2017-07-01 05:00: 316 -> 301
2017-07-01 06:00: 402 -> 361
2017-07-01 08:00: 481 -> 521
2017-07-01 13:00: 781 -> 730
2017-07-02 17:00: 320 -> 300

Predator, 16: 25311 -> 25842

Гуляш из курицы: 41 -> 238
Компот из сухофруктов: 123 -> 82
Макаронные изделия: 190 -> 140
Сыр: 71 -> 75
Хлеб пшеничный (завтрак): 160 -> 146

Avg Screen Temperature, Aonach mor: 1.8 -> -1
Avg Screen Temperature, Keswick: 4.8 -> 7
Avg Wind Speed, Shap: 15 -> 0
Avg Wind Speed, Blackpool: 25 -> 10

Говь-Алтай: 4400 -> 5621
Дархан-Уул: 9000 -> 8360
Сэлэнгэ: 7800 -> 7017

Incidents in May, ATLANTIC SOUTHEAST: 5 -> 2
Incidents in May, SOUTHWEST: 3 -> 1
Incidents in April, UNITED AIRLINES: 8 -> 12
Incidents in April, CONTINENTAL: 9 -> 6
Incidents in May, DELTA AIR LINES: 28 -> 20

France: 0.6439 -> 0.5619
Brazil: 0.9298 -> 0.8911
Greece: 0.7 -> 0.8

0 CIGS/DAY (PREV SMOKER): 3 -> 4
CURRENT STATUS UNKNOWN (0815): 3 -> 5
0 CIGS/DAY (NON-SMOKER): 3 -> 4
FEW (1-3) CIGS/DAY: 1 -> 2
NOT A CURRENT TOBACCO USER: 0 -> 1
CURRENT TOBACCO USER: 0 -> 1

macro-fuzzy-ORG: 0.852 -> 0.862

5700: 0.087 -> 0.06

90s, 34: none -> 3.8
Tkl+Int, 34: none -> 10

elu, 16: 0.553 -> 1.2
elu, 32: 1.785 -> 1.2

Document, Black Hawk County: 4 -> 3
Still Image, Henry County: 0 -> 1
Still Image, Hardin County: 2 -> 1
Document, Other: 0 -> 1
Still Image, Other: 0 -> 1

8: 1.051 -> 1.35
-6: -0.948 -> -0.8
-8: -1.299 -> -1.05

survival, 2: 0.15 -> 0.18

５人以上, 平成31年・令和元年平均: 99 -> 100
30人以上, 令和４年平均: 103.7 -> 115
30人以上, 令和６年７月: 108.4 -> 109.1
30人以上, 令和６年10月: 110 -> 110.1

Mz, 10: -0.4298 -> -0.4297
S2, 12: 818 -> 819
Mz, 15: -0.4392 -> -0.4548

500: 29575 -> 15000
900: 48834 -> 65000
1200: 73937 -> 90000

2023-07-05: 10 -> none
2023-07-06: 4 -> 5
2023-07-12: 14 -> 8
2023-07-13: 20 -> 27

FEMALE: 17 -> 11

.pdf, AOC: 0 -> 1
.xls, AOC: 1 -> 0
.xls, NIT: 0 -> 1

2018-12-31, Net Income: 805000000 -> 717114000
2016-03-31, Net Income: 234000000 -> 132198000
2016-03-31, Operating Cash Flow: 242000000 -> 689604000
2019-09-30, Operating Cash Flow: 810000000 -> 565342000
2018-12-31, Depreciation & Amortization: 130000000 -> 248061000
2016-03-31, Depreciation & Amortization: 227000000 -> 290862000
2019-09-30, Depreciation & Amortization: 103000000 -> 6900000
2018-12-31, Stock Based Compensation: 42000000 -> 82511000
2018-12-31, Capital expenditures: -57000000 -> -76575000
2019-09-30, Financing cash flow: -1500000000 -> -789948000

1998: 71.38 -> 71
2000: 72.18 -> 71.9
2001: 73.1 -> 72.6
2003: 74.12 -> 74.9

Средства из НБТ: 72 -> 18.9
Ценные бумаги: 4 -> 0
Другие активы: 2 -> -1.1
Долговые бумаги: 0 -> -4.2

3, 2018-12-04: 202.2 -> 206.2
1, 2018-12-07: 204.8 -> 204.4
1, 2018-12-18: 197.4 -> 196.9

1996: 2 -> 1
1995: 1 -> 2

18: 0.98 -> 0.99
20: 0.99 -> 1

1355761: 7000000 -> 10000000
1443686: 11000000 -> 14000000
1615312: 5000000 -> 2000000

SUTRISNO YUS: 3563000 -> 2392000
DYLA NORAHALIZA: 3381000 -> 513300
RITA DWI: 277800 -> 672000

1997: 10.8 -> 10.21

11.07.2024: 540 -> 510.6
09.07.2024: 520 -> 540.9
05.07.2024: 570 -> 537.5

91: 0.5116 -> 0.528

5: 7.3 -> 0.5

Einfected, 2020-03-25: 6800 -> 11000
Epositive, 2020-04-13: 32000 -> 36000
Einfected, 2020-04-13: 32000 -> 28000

*THE PROBLEM*
Using the records above, report each line that contains the word "Amortization" by copying it.

*ANSWER TO THIS TASK*
2018-12-31, Depreciation & Amortization: 130000000 -> 248061000
2016-03-31, Depreciation & Amortization: 227000000 -> 290862000
2019-09-30, Depreciation & Amortization: 103000000 -> 6900000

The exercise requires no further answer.